Le chef Benjamin Levy accompagne chaque reprise du spectacle, il obtient le meilleur de l’orchestre National de Bretagne tout en nuances et en délicatesse, dans une formation quasi chambriste qui met en valeur les individualités. Oscillant entre âpreté et sensualité, le travail des couleurs réjouit l’oreille.
Le directeur de la compagnie, Jacques Osinski, en est également le metteur en scène. Il propose ici une lecture toute en sobriété de la charge de Brecht et Weill contre la société de leur époque.
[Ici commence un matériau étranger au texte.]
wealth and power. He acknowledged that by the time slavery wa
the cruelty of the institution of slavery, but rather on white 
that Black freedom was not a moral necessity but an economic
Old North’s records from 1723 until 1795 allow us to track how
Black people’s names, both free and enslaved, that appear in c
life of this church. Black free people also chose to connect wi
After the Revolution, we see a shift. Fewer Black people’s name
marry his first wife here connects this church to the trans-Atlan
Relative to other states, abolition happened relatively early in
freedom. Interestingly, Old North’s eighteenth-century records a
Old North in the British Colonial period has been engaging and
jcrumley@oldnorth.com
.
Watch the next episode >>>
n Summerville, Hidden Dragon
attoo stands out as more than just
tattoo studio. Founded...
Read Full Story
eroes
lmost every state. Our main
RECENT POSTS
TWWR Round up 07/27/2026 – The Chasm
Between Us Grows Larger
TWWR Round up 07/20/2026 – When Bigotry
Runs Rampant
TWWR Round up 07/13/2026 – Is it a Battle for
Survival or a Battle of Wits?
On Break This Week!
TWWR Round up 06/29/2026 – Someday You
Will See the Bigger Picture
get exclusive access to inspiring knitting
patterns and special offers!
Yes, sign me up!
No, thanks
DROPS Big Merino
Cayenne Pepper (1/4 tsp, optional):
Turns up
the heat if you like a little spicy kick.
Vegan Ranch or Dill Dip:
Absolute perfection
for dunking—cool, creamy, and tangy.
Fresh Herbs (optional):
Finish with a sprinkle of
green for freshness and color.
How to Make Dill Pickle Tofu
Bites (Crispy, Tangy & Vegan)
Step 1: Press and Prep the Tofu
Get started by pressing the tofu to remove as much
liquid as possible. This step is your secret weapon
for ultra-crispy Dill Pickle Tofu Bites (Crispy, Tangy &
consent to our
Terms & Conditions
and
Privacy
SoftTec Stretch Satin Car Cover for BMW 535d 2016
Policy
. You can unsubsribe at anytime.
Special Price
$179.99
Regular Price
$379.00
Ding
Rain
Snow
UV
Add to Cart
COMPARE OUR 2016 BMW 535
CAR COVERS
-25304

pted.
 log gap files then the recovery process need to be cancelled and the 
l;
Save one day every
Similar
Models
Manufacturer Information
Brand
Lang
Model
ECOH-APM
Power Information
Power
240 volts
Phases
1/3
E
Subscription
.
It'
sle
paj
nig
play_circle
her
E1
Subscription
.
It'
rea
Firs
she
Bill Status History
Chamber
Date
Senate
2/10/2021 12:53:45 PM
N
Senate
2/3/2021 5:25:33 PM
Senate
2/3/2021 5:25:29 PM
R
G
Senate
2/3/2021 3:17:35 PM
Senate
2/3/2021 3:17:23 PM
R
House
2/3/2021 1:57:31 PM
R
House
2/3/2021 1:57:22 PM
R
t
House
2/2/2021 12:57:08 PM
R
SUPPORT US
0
La proposition est actualisée par les costumes de Hélène Kritikos et les vidéos de Yann Chapotel. Ce dernier signe également la scénographie : un échafaudage soutient l’écran servant au surtitrage. Y défilent les évocations des villes explorées par Anna au cours des sept années de son périple en quête d’une fortune qu’elle doit amasser pour sa famille restée au pays afin de construire un nouveau foyer. Ces sept stations sont autant d’occasions d’explorer un nouveau péché. Les images sont volontairement assez peu séduisantes, voire franchement laides – comme celles illustrant la gourmandise.
L’histoire est celle d’une déréliction, violence d’une famille instrumentalisant l’un de ses membres, violence de la société pervertissant l’innocence. Thème connu, rebattu à plaisir sur les plateaux lyriques.
En fond de scène, Guillaume Andrieux, Florent Baffi, Manuel Nùñez Camelino et Camille Tresmontant composent cette lignée malsaine réfugiée derrière sa bien-pensance. Le quatuor masculin – remarquablement équilibré, très articulé – fait merveille, en particulier dans les passages parodiant le répertoire sacré, alors même que l’argent est le vrai dieu auquel chacun sacrifie.
Fidèle au livret de Brecht, le personnage d’Anna est un Janus aux deux visages. La danse et le chant donnent à voir ce dédoublement qui évoque puissamment celui du phénomène de dissociation expérimenté par les victimes d’agressions ou de traumas. Le corps instrumentalisé est celui Noémie Ettlin, danseuse pleine de grâce et de sensibilité.
On ne sait trop si la chanteuse, pour sa part, incarne l’obéissance à la famille, le surmoi, la raison ou l’âme du personnage. Natalie Pérez lui prête en tout cas une sincérité, une simplicité assez bouleversantes. Les medium et les graves, très sollicités, sont libres, jamais forcés; les aigus faciles; les registres sont bien unifiés, le phrasé d’une grande expressivité. Les célèbres chansons ajoutées au texte original – comme « Je ne t’aime pas », refusant les effets faciles – sonnent magnifiquement d’intensité retenue. Avec « Youkali » explose la sensualité du timbre dans un pas de deux prenant. Ce dernier ramène Anna jusqu’à sa Louisiane natale, dans ce foyer fantasmé pour lequel tout a été sacrifié, qui n’est pourtant qu’une masure décatie et abandonnée, à l’image de l’âme de l’héroïne ravagée par les compromissions. L’amertume du propos est patente, la pondération des choix artistiques, leur pertinence lui donnent une force singulière.